Missouri Mystery Over Missing Woman in a Cage Takes a New Bizarre Twist

A bizarre saga in Missouri involving a missing woman who was seen being held captive in a cage has taken a baffling turn as the house where she was apparently kept burned to the ground—immediately after authorities discovered it had been boobytrapped.

The Dallas County Sheriff’s Office said the fire at the home in Windyville, an unincorporated Ozarks community about 160 miles from Kansas City, occurred Monday night, according to the Springfield News-Leader.

That’s more than two months after 33-year-old Cassidy Rainwater was last seen on July 25. Police officially opened a case into her disappearance in late August, when a family member called to report she had vanished.

The case then took a very dark turn in mid-September, when the FBI was anonymously sent photographs showing Rainwater semi-nude and in a cage. The feds alerted local police to the tip and officers found seven similar photos on the phone of James D. Phelps, who is thought to be the last person to see Rainwater, the Kansas City Star reports. Phelps initially wound up on police radar two weeks before the alarming photo surfaced, when an investigator following a lead in Rainwater’s missing-persons case questioned him at his cabin. At that time, according to court records, Phelps claimed Rainwater had been staying with him “until she could get back on her feet.”

Both Phelps and Timothy Norton, a trucker who had been living on his property, are now in custody. They are charged with kidnapping Rainwater and inflicting injury and terrorizing, court records show.

Police said Norton admitted during questioning that he had helped restrain Rainwater, but his lawyer, Brandon Twibell, on Wednesday told local media that his client denies all the allegations. Phelps’ public defender has yet to comment on the charges.
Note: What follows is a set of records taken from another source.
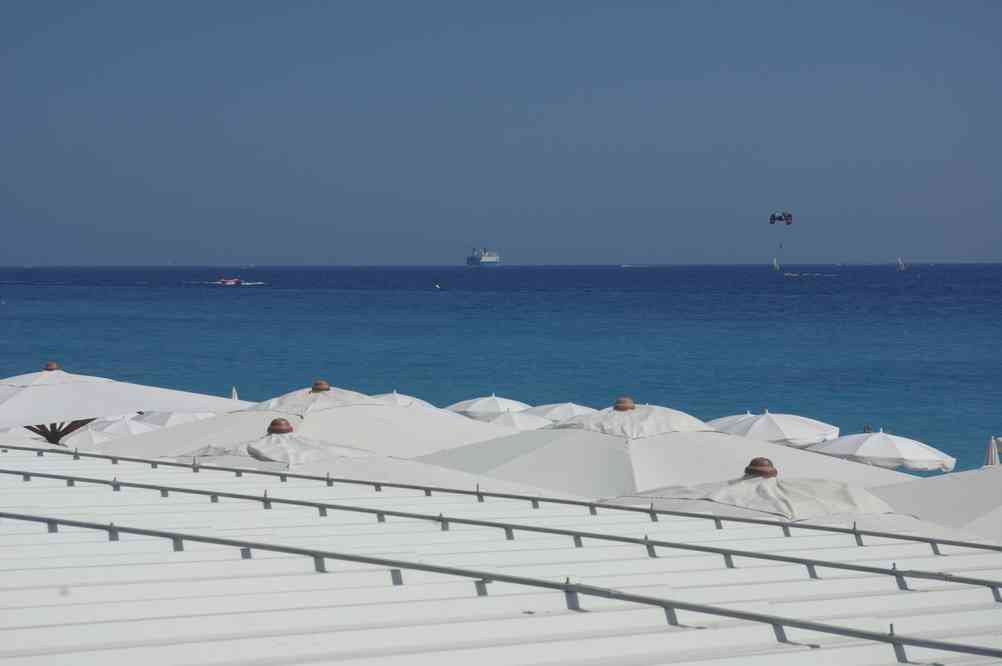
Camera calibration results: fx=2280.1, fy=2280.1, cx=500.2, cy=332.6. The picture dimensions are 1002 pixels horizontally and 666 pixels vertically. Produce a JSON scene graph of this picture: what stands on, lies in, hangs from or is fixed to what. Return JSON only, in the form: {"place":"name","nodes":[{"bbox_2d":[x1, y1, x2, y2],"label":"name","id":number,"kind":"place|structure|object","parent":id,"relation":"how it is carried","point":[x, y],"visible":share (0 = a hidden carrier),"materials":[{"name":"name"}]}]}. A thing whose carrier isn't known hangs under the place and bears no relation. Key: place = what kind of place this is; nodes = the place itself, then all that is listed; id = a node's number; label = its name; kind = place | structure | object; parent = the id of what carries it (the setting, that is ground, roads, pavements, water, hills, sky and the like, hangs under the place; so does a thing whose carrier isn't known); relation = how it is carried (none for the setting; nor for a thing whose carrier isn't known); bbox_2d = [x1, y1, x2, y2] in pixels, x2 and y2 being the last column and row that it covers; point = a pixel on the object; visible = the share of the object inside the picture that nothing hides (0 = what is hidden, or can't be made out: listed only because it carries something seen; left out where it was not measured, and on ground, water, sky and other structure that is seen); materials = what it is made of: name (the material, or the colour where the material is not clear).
{"place":"outdoors","nodes":[
{"label":"outdoors","id":0,"kind":"place"},
{"bbox_2d":[0,265,1000,470],"label":"sea","id":1,"kind":"structure","parent":0,"point":[257,294],"materials":[{"name":"liquid"}]},
{"bbox_2d":[217,277,243,284],"label":"motorboat","id":2,"kind":"object","parent":1,"relation":"on","point":[238,280],"visible":0.99,"materials":[{"name":"red"}]},
{"bbox_2d":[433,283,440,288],"label":"buoy","id":3,"kind":"object","parent":1,"relation":"on","point":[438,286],"visible":0.99,"materials":[{"name":"white"}]},
{"bbox_2d":[466,247,499,265],"label":"ship","id":4,"kind":"object","parent":1,"relation":"on","point":[495,257],"visible":0.95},
{"bbox_2d":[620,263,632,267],"label":"boat","id":5,"kind":"object","parent":1,"relation":"on","point":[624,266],"visible":0.98,"materials":[{"name":"white"}]},
{"bbox_2d":[772,257,779,270],"label":"sailboat","id":6,"kind":"object","parent":1,"relation":"on","point":[775,263],"visible":0.98,"materials":[{"name":"white"}]},
{"bbox_2d":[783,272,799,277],"label":"boat","id":7,"kind":"object","parent":1,"relation":"on","point":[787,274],"visible":0.99,"materials":[{"name":"white"}]},
{"bbox_2d":[863,424,871,432],"label":"person","id":8,"kind":"object","parent":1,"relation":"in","point":[867,428],"visible":0.33},
{"bbox_2d":[896,257,905,271],"label":"sailboat","id":9,"kind":"object","parent":1,"relation":"on","point":[901,266],"visible":0.98,"materials":[{"name":"white"}]},
{"bbox_2d":[0,0,1001,266],"label":"sky","id":10,"kind":"structure","parent":0,"point":[995,255],"materials":[{"name":"blue"}]},
{"bbox_2d":[0,442,1001,665],"label":"building","id":11,"kind":"structure","parent":0,"point":[59,534],"materials":[{"name":"white metal"}]},
{"bbox_2d":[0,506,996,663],"label":"metal rail","id":12,"kind":"object","parent":11,"relation":"attached to","point":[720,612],"visible":0.97,"materials":[{"name":"grey metal"}]},
{"bbox_2d":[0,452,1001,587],"label":"metal rail","id":13,"kind":"object","parent":11,"relation":"attached to","point":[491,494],"visible":0.95,"materials":[{"name":"metal"}]},
{"bbox_2d":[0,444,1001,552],"label":"metal rail","id":14,"kind":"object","parent":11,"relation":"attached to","point":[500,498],"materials":[{"name":"grey metal"}]},
{"bbox_2d":[769,212,792,224],"label":"parasail","id":15,"kind":"object","parent":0,"point":[789,216],"visible":0.95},
{"bbox_2d":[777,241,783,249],"label":"person","id":16,"kind":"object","parent":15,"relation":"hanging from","point":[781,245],"visible":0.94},
{"label":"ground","id":17,"kind":"structure","parent":0},
{"bbox_2d":[0,427,56,448],"label":"beach umbrella","id":18,"kind":"object","parent":17,"relation":"on","point":[36,435],"visible":0.23,"materials":[{"name":"white fabric"}]},
{"bbox_2d":[61,417,160,448],"label":"beach umbrella","id":19,"kind":"object","parent":17,"relation":"on","point":[104,437],"visible":0.42,"materials":[{"name":"white fabric"}]},
{"bbox_2d":[0,368,259,442],"label":"beach umbrella","id":20,"kind":"object","parent":17,"relation":"on","point":[20,422],"visible":0.72,"materials":[{"name":"white fabric"}]},
{"bbox_2d":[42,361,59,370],"label":"umbrella finial","id":21,"kind":"object","parent":20,"relation":"on","point":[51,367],"visible":0.81,"materials":[{"name":"brown wood"}]},
{"bbox_2d":[133,410,217,426],"label":"beach umbrella","id":22,"kind":"object","parent":17,"relation":"on","point":[167,418],"visible":0.38,"materials":[{"name":"white fabric"}]},
{"bbox_2d":[230,386,238,400],"label":"closed umbrella","id":23,"kind":"object","parent":17,"relation":"on","point":[234,393],"visible":0.22,"materials":[{"name":"white fabric"}]},
{"bbox_2d":[87,384,513,459],"label":"beach umbrella","id":24,"kind":"object","parent":17,"relation":"on","point":[446,418],"visible":0.52,"materials":[{"name":"fabric"}]},
{"bbox_2d":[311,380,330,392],"label":"umbrella finial","id":25,"kind":"object","parent":24,"relation":"on","point":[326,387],"visible":0.96,"materials":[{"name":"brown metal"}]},
{"bbox_2d":[105,420,571,499],"label":"beach umbrella","id":26,"kind":"object","parent":17,"relation":"on","point":[442,478],"visible":0.36,"materials":[{"name":"fabric"}]},
{"bbox_2d":[267,417,293,434],"label":"umbrella finial","id":27,"kind":"object","parent":26,"relation":"on","point":[283,430],"visible":0.97,"materials":[{"name":"brown wood"}]},
{"bbox_2d":[371,390,438,408],"label":"beach umbrella","id":28,"kind":"object","parent":17,"relation":"on","point":[408,400],"visible":0.22,"materials":[{"name":"white fabric"}]},
{"bbox_2d":[446,394,534,419],"label":"beach umbrella","id":29,"kind":"object","parent":17,"relation":"on","point":[491,404],"visible":0.6,"materials":[{"name":"white fabric"}]},
{"bbox_2d":[479,409,554,431],"label":"beach umbrella","id":30,"kind":"object","parent":17,"relation":"on","point":[506,424],"visible":0.37,"materials":[{"name":"white fabric"}]},
{"bbox_2d":[521,401,595,423],"label":"beach umbrella","id":31,"kind":"object","parent":17,"relation":"on","point":[565,410],"visible":0.43,"materials":[{"name":"white fabric"}]},
{"bbox_2d":[410,403,911,499],"label":"beach umbrella","id":32,"kind":"object","parent":17,"relation":"on","point":[634,472],"visible":0.61,"materials":[{"name":"fabric"}]},
{"bbox_2d":[613,396,635,410],"label":"umbrella finial","id":33,"kind":"object","parent":32,"relation":"on","point":[622,408],"visible":0.95,"materials":[{"name":"brown wood"}]},
{"bbox_2d":[704,410,838,447],"label":"beach umbrella","id":34,"kind":"object","parent":17,"relation":"on","point":[791,428],"visible":0.73,"materials":[{"name":"white fabric"}]},
{"bbox_2d":[591,469,982,545],"label":"beach umbrella","id":35,"kind":"object","parent":17,"relation":"on","point":[716,484],"visible":0.33,"materials":[{"name":"fabric"}]},
{"bbox_2d":[743,457,777,477],"label":"umbrella finial","id":36,"kind":"object","parent":35,"relation":"on","point":[761,461],"visible":0.96,"materials":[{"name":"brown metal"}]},
{"bbox_2d":[813,427,957,472],"label":"beach umbrella","id":37,"kind":"object","parent":17,"relation":"on","point":[830,447],"visible":0.8,"materials":[{"name":"white fabric"}]},
{"bbox_2d":[861,464,1001,542],"label":"beach umbrella","id":38,"kind":"object","parent":17,"relation":"on","point":[977,492],"visible":0.58,"materials":[{"name":"fabric"}]},
{"bbox_2d":[983,435,1000,466],"label":"closed umbrella","id":39,"kind":"object","parent":17,"relation":"on","point":[993,453],"visible":0.4,"materials":[{"name":"white fabric"}]},
{"bbox_2d":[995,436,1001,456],"label":"closed umbrella","id":40,"kind":"object","parent":17,"relation":"on","point":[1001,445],"visible":0.55,"materials":[{"name":"white fabric"}]}
]}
The two suspects appeared via webcam on Tuesday before a Dallas County judge, who set a preliminary hearing in the case for Nov. 5.

Meanwhile, Rainwater’s fate—and her whereabouts—remain unknown. Police have largely kept whatever information they have about the case to themselves, citing the “extreme nature of the crime” in a Sept. 18 update.

They have been similarly tightlipped about the blaze that erupted at Phelps’ Windyville home late Monday. Fire crews responding to the scene arrived to find a tripwire and a “live incendiary device,” prompting the Springfield Fire Department’s bomb squad to scramble to the area, the Star reported.

Bomb squad technicians detonated the device early Tuesday. It was not immediately clear what caused the fire, and if it could have been sparked by an improvised device.

The mystery surrounding the case has ballooned to such proportions that out-of-towners have reportedly begun visiting the area where Rainwater was caged up—it has apparently not been secured by investigators.

One man quoted by the Star who had driven more than an hour just to look at the potential crime scene grimly noted that “these guys could have been pulling this off for years.”

Another onlooker, identified by the newspaper as Brian Anthony, said he expects the case to get even weirder.

“I think this is going to be a blown-up big deal when it’s finally done. I think when it’s all said and done, it’s going to blow people’s minds.”